We used distributed processing here at work, but it's such a broad field..
Yeah.
Why not write a distributed compiler. You may then present an interface for people to compile things on the fly, and it will be passed to your distribute compilenet. Java is probably well-suited, and you'll get to do fun things, like be very mindful of security and so on.
The BOINC project is always looking for help and is very interesting:
http://boinc.berkeley.edu/
If you want to leave your mark and change the way we search the web,
look into B-Trees.
B-Trees and offspring/variants are the working horse of the internet.
Google uses them extensively to index the web.
Database indexes/indices are B-Tree offspring/variants.
Every LAMP system uses a database and indexes/indices.
Also, they are used extensively in distributed VLDB (Very Large DataBases)
Perhaps you can improve existing distributed databases (Cassandra and HBase)
These are lofty goals, but for me, this would leave a lasting mark
in the way Web data is processed, indexed and stored.
Write a distributed, fault tolerant, redundant network B+Tree or B*Tree.
Read Drozdek's book Data Structures and Algorithms in C++.
It's a good survey of B-Trees.
Read about skip trees
http://www.cs.huji.ac.il/~ittaia/papers/AAY-OPODIS05.pdf
Read about Efficient B-tree Based Indexing for Cloud Data Processing
http://www.comp.nus.edu.sg/~ooibc/vldb10-cgindex.pdf
Google search "Network B+Tree"
https://www.google.com/search?rlz=1C1CHKZ_enUS431US431&sourceid=chrome&ie=UTF-8&q=Network+B%2BTree
I keep hearing from associates about grid computing which, from what I can gather, is highly distributed stuff along the lines of SETI#Home.
Is anyone working on these sort of systems for business use? My interest is in figuring out if there's a commercial reason for starting software development in this field.
Rendering Farms such as Pixar
Model Evaluation e.g. weather, financials, military
Architectural Engineering e.g. earthquakes.
To list a few.
Grid computing is really only needed if you have a lot of WORK that needs to be done, like folding proteins, otherwise a simple server farm will likely be plenty.
Obviously Google are major users of Grid Computing; all their search service relies on it, and many others.

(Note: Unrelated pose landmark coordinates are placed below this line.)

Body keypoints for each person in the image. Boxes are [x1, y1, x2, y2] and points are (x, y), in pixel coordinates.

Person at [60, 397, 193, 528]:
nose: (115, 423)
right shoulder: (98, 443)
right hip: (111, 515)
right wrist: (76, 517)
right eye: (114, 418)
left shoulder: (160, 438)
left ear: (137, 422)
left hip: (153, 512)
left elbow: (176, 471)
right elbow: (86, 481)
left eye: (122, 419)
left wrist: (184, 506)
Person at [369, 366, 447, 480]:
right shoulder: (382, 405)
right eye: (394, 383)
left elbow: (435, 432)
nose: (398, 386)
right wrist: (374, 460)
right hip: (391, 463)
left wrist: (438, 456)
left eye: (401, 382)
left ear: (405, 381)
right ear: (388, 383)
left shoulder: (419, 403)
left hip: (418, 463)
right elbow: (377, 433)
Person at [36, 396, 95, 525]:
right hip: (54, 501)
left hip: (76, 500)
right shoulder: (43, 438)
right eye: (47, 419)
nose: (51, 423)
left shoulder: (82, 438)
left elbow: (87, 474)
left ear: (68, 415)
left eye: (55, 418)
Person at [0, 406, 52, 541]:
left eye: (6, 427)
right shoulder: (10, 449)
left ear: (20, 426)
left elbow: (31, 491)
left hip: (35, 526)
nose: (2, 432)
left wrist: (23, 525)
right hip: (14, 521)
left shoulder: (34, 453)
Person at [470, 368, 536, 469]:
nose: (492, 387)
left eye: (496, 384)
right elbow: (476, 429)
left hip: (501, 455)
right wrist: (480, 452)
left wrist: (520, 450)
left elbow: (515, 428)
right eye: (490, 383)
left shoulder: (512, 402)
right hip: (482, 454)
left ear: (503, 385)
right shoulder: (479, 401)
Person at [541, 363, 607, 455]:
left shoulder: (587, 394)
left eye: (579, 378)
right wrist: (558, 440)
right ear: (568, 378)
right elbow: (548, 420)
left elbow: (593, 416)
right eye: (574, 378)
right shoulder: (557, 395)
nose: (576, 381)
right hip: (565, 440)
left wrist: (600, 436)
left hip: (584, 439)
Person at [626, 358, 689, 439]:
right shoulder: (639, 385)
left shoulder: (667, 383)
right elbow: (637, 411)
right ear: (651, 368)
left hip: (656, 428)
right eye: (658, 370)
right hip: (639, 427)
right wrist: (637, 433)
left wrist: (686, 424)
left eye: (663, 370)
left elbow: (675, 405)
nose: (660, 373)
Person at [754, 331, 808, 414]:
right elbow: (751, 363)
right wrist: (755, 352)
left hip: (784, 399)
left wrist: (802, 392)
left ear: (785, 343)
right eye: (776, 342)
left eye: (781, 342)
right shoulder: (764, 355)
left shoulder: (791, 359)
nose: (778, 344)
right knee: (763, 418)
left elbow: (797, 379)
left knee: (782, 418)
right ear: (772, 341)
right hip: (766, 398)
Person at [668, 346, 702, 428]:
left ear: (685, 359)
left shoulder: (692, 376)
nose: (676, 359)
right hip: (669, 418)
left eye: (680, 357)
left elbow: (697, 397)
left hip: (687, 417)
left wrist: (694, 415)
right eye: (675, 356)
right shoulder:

Engines such as BigTable are based on using lots of nodes for storage and computation. These are commercially very useful because they're a good alternative to a small number of big servers, providing better redundancy and cost effective scaling.
The downside is that the software is fiendishly difficult to write, but Google seem to manage that one ok :)
So anything which requires big storage and/or lots of computation.
I used to work for these guys. Grid computing is used all over. Anyone who makes computer chips uses them to test designs before getting physical silicon cut. Financial websites use grids to calculate if you qualify for that loan. These days they are starting to replace big iron in a lot of places, as they tend to be cheaper to maintain over the long term.